**What you are asked to do:** Give back the material that follows, identical in every line.

**Provided information:**

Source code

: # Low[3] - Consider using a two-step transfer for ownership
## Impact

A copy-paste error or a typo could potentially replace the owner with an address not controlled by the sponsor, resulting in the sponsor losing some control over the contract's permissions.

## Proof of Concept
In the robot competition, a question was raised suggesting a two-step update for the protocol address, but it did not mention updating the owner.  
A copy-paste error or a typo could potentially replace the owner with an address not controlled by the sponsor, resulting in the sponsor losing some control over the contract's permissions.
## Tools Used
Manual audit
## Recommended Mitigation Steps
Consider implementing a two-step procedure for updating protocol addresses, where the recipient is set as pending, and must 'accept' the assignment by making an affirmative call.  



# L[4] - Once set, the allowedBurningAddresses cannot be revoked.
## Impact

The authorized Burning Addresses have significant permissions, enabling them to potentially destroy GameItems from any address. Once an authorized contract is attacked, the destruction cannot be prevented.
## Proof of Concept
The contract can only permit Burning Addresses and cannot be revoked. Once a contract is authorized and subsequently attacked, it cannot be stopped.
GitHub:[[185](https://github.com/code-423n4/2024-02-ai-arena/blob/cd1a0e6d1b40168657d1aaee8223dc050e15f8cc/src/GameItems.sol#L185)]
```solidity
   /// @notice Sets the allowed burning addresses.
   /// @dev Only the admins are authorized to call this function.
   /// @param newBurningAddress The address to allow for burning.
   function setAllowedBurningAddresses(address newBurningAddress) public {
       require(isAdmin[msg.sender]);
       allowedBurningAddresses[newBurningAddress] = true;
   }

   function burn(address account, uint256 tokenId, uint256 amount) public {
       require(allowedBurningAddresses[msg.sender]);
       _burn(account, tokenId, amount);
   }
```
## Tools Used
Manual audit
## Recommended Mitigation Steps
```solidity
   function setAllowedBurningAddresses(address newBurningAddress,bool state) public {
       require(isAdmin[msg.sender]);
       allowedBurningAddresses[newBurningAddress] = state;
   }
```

**Your response:**
Source code

: # Low[3] - Consider using a two-step transfer for ownership
## Impact

A copy-paste error or a typo could potentially replace the owner with an address not controlled by the sponsor, resulting in the sponsor losing some control over the contract's permissions.

## Proof of Concept
In the robot competition, a question was raised suggesting a two-step update for the protocol address, but it did not mention updating the owner.  
A copy-paste error or a typo could potentially replace the owner with an address not controlled by the sponsor, resulting in the sponsor losing some control over the contract's permissions.
## Tools Used
Manual audit
## Recommended Mitigation Steps
Consider implementing a two-step procedure for updating protocol addresses, where the recipient is set as pending, and must 'accept' the assignment by making an affirmative call.  



# L[4] - Once set, the allowedBurningAddresses cannot be revoked.
## Impact

The authorized Burning Addresses have significant permissions, enabling them to potentially destroy GameItems from any address. Once an authorized contract is attacked, the destruction cannot be prevented.
## Proof of Concept
The contract can only permit Burning Addresses and cannot be revoked. Once a contract is authorized and subsequently attacked, it cannot be stopped.
GitHub:[[185](https://github.com/code-423n4/2024-02-ai-arena/blob/cd1a0e6d1b40168657d1aaee8223dc050e15f8cc/src/GameItems.sol#L185)]
```solidity
   /// @notice Sets the allowed burning addresses.
   /// @dev Only the admins are authorized to call this function.
   /// @param newBurningAddress The address to allow for burning.
   function setAllowedBurningAddresses(address newBurningAddress) public {
       require(isAdmin[msg.sender]);
       allowedBurningAddresses[newBurningAddress] = true;
   }

   function burn(address account, uint256 tokenId, uint256 amount) public {
       require(allowedBurningAddresses[msg.sender]);
       _burn(account, tokenId, amount);
   }
```
## Tools Used
Manual audit
## Recommended Mitigation Steps
```solidity
   function setAllowedBurningAddresses(address newBurningAddress,bool state) public {
       require(isAdmin[msg.sender]);
       allowedBurningAddresses[newBurningAddress] = state;
   }
```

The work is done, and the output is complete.